● **Records for processing**:
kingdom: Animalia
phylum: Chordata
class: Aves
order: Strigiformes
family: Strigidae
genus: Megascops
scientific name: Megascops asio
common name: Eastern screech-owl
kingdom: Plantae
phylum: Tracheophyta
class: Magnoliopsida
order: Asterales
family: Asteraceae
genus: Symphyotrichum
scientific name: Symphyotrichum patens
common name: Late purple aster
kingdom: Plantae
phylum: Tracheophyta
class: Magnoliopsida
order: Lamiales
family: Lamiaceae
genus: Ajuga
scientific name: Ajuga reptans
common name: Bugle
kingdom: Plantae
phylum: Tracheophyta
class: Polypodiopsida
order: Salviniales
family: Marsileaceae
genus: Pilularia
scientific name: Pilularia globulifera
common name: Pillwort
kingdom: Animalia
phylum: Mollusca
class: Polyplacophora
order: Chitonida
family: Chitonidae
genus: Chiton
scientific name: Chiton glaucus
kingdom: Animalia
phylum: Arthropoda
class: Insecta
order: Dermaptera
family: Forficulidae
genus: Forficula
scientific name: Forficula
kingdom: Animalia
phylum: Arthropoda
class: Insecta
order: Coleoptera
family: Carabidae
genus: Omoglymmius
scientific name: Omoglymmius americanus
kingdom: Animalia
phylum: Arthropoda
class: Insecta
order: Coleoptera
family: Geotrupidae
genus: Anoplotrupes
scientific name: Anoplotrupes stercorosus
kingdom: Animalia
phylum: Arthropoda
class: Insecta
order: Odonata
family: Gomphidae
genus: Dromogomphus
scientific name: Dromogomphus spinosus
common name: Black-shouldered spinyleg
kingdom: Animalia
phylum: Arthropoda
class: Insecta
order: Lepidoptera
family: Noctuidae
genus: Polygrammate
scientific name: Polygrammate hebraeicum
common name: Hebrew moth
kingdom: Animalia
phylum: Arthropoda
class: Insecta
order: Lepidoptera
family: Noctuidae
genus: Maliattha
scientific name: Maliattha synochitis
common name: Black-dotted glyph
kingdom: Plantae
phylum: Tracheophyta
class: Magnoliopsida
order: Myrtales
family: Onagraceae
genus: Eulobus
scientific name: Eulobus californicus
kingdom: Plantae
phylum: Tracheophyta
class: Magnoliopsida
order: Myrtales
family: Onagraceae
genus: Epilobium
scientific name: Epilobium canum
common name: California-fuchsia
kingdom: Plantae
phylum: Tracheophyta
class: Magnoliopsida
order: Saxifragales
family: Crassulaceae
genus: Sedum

● **Task instructions**: Copy every line of all the rows above, changing nothing.

● **Solved exercise**:
kingdom: Animalia
phylum: Chordata
class: Aves
order: Strigiformes
family: Strigidae
genus: Megascops
scientific name: Megascops asio
common name: Eastern screech-owl
kingdom: Plantae
phylum: Tracheophyta
class: Magnoliopsida
order: Asterales
family: Asteraceae
genus: Symphyotrichum
scientific name: Symphyotrichum patens
common name: Late purple aster
kingdom: Plantae
phylum: Tracheophyta
class: Magnoliopsida
order: Lamiales
family: Lamiaceae
genus: Ajuga
scientific name: Ajuga reptans
common name: Bugle
kingdom: Plantae
phylum: Tracheophyta
class: Polypodiopsida
order: Salviniales
family: Marsileaceae
genus: Pilularia
scientific name: Pilularia globulifera
common name: Pillwort
kingdom: Animalia
phylum: Mollusca
class: Polyplacophora
order: Chitonida
family: Chitonidae
genus: Chiton
scientific name: Chiton glaucus
kingdom: Animalia
phylum: Arthropoda
class: Insecta
order: Dermaptera
family: Forficulidae
genus: Forficula
scientific name: Forficula
kingdom: Animalia
phylum: Arthropoda
class: Insecta
order: Coleoptera
family: Carabidae
genus: Omoglymmius
scientific name: Omoglymmius americanus
kingdom: Animalia
phylum: Arthropoda
class: Insecta
order: Coleoptera
family: Geotrupidae
genus: Anoplotrupes
scientific name: Anoplotrupes stercorosus
kingdom: Animalia
phylum: Arthropoda
class: Insecta
order: Odonata
family: Gomphidae
genus: Dromogomphus
scientific name: Dromogomphus spinosus
common name: Black-shouldered spinyleg
kingdom: Animalia
phylum: Arthropoda
class: Insecta
order: Lepidoptera
family: Noctuidae
genus: Polygrammate
scientific name: Polygrammate hebraeicum
common name: Hebrew moth
kingdom: Animalia
phylum: Arthropoda
class: Insecta
order: Lepidoptera
family: Noctuidae
genus: Maliattha
scientific name: Maliattha synochitis
common name: Black-dotted glyph
kingdom: Plantae
phylum: Tracheophyta
class: Magnoliopsida
order: Myrtales
family: Onagraceae
genus: Eulobus
scientific name: Eulobus californicus
kingdom: Plantae
phylum: Tracheophyta
class: Magnoliopsida
order: Myrtales
family: Onagraceae
genus: Epilobium
scientific name: Epilobium canum
common name: California-fuchsia
kingdom: Plantae
phylum: Tracheophyta
class: Magnoliopsida
order: Saxifragales
family: Crassulaceae
genus: Sedum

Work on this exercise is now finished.